A recurring line of criticism treats Galactic Pot-Healer as a novel about creative work, failure, and repair. Joe Fernwright's trade gives the novel its central image: he restores damaged objects, but his skill has become nearly useless on Earth. Critics have connected his movement from repairing pots to attempting to make one with the novel's concern for effort rather than artistic success. Kim Stanley Robinson calls the book "a short meditation on the creative act", and later readings similarly emphasize disappointment, risk, and the value of making even when the result fails.

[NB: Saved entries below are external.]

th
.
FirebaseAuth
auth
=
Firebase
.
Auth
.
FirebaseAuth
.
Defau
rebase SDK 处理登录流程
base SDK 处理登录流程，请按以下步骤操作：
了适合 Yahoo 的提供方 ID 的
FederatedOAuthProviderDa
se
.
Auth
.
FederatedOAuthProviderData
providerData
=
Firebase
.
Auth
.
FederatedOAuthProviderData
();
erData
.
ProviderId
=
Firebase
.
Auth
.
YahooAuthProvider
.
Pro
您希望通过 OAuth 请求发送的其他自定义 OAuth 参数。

The novel's interest in creativity is joined to its treatment of prediction and agency. The Book of the Kalends has been read as a text that tries to make the future closed and unavoidable, while Glimmung's messages have been distinguished as more open-ended forms of communication. In these readings, the novel does not present freedom as simple escape from fate. The Kalends' predictions are often accurate, but they leave moments in which Joe and the other recruits can still act.

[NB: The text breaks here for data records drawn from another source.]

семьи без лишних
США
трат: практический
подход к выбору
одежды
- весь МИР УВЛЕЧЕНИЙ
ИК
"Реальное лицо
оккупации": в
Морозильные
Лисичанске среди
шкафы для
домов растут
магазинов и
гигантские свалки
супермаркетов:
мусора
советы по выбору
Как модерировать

Glimmung and the raising of Heldscalla have also been read as the center of the novel's allegorical structure. Critics have linked the project to struggles between form and chaos, entropy and renewal, and death and resurrection. Other readings place Glimmung and its dark counterpart in Jungian or archetypal terms, treating the conflict as part of the novel's concern with divided selves and creative struggle. The novel's religious dimension has also drawn attention, particularly in readings that connect Glimmung with Dick's recurring interest in deity, spiritual crisis, and failed or incomplete revelation.

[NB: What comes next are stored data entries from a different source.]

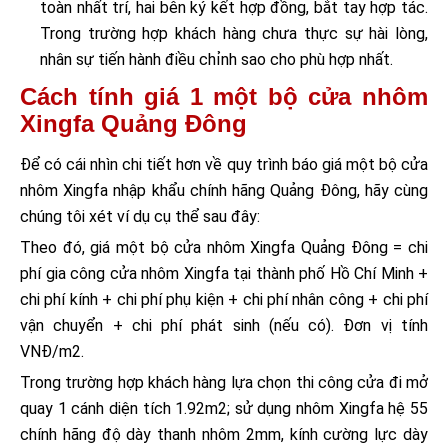
toàn nhất trí, hai bên ký kết hợp đồng, bắt tay hợp tác.
Trong trường hợp khách hàng chưa thực sự hài lòng,
nhân sự tiến hành điều chỉnh sao cho phù hợp nhất.
Cách tính giá 1 một bộ cửa nhôm
Xingfa Quảng Đông
Để có cái nhìn chi tiết hơn về quy trình báo giá một bộ cửa
nhôm Xingfa nhập khẩu chính hãng Quảng Đông, hãy cùng
chúng tôi xét ví dụ cụ thể sau đây:
Theo đó, giá một bộ cửa nhôm Xingfa Quảng Đông = chi
phí gia công cửa nhôm Xingfa tại thành phố Hồ Chí Minh +
chi phí kính + chi phí phụ kiện + chi phí nhân công + chi phí
vận chuyển + chi phí phát sinh (nếu có). Đơn vị tính
VNĐ/m2.
Trong trường hợp khách hàng lựa chọn thi công cửa đi mở
quay 1 cánh diện tích 1.92m2; sử dụng nhôm Xingfa hệ 55
chính hãng độ dày thanh nhôm 2mm, kính cường lực dày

Critical responses to the novel's allegorical structure have been mixed. Some critics treat its symbolic machinery as central to the novel's interest, while others regard the Jungian or psychoanalytic elements as too overt, uneven, or insufficiently controlled. More favorable readings emphasize the novel's treatment of failed creation, uncertain revelation, and effort in the face of likely defeat. Stanisław Lem reads the novel as an unstable parable of Light and Darkness, with its allegorical meaning present but not finally fixed.

==Reception==

Contemporary genre reviews were mixed, but they often treated Galactic Pot-Healer as an idea-driven novel rather than a conventional adventure story. In Analog, P. Schuyler Miller found the novel "fascinating in a surrealistic way" but criticized it as less believable than work by Samuel R. Delany or Avram Davidson, and wrote that if the book contained deep significance, he had missed it. Other early reviewers were more receptive to the novel's odd structure and emphasis on meaning. A review in Vector treated Joe Fernwright's search for a meaningful life as more important than the adventure plot, while Samuel Mines praised Dick's imagination and argued that a bare plot summary could not convey the book's effect. Alexis Gilliland likewise characterized the novel as idea-rich and witty, calling it a "first rate novel of ideas", while also finding it more intellectually engaging than emotionally involving.

Later criticism has often presented the novel as neglected, difficult, and uneven, but significant within Dick's fiction. Matt Englund describes Galactic Pot-Healer as comparatively neglected and difficult for critics to approach, but argues that its treatment of artistic effort, failure, and uncertain revelation gives it more significance than Dick's later rejection of the novel might suggest. When rereading the novel in 1982, Dick focused on its attempted theophany, writing in the Exegesis that when Glimmung was to reveal himself, he had "nothing to say, nothing to offer because I knew nothing". Other retrospective critics have been less favorable toward the novel's allegorical structure. Warrick regards its Jungian creative allegory as too overt, Rossi judges its symbolic and psychoanalytic allegory unsuccessful despite saying that the book deserves more attention, and Darko Suvin places it among Dick's weaker crisis-period works. A more favorable critical frame appears in Stanisław Lem's essay on Dick, which places the novel within Dick's visionary fiction and treats its unstable, parable-like quality as part of its interest rather than merely a defect.